Sitting alongside UK Fisheries Minister Richard Benyon, Fearnley-Whittingstall’s comments came in response to the reform proposals for the much-maligned Common Fisheries Policy (CFP), unveiled by European Union Fisheries Commissioner Maria Damanaki on Wednesday morning. Fearnley-Whittingstall, Benyon and others participated an event titled “The Future of Europe’s Fisheries” at the Zoological Society of London on Wednesday evening. It was organized by a number of environmental NGOs, including the World Wildlife Fund, Greenpeace and Ocean2012.
While the celebrity chef — whose campaign fought to end the practice of discarding fish at sea — called the proposals “encouraging.” He said the new policy should emphasize ways to “avoid catching discards in the first place.”
Under Damanaki’s proposal, all commercial catches would be required to landed, with the phasing out of fishermen throwing non-quota fish overboard, also known as discards or “insane waste,” said Fearnley-Whittingstall.
Echoing this view, Dr. Euan Dunn, head of marine policy at wildlife charity The RSPB, said the main focus of the proposals “should be to avoid catching” the unwanted fish.
Speaking on behalf of the UK NGO coalition — which includes Ocean2012, Greenpeace, and the new economics foundation (nef) — Dunn reminded the audience that fishing was “a privilege not a right.” And he asserted that Damanaki’s document “offers a lot to build on, but needs ripening.”
He warned that the proposals were not “prescriptive enough” on overcapacity and cited the United States, where legally binding goals had been the “single most powerful instrument for sustainability.”
Damanaki’s proposal of “transferable catch shares” received a lukewarm response from stakeholders. Known as “concessions,” the rights would be distributed by member states and based on agreed criteria set at an EU level.

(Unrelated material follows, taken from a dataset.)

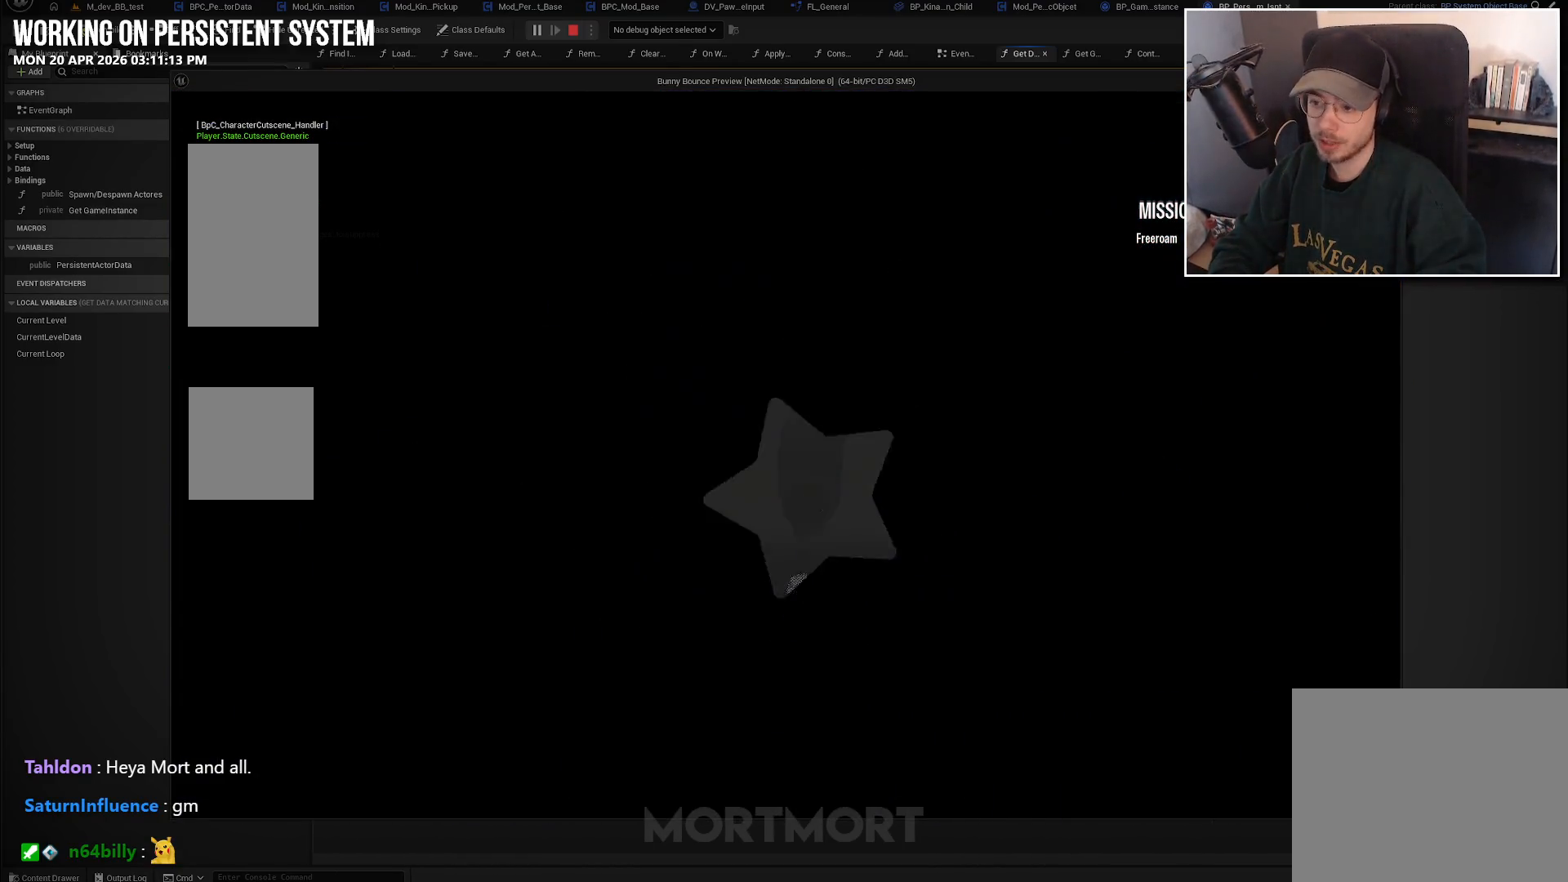
{"buttons": [], "left_stick": "center", "right_stick": "center", "events": []}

According to the proposal, operators could lease or trade their 15-year concessions within their member states, but not between other member states.
On the sticky topic of rights-based management, Conservative MP Richard Benyon, the government’s fisheries minister and a strident supporter of EU fisheries management reform, said these tradable quotas “deserved a chance as a tool.” But he also suggested they could not on their own solve the problem of overcapacity in the European fishing fleet and the “capacity issue is one of the weaker parts of the proposal.”
Indeed, earlier in the day, Damanaki herself had told journalists that she shares concerns on concessions: “We’d like to introduce this market instrument, but we don't want abuse by the aggression of some markets,” she said.
On the thorny issue of job losses in the sector as a result of the reform, Damanaki reminded listeners that the “problem was not created by the reform, the problem is already there. The fisheries are not profitable any more; we don’t have the fish.”
Concurring, Dunn, on behalf of nef, said the view that setting stricter fishing limit will put fishermen out of jobs needed to be challenged.
“It’s actually the opposite,” he said. Any action that delays the restoration of fish stocks is “bad in the long run” for fishermen, the seafood industry, the marine environment and society as a whole.
Benyon added that he wanted to see a stronger regionalization in the new CFP. Regionalization — taking decisions closer to fishing grounds — is seen as a more efficient framework to today’s top-down, micro-management approach in Brussels.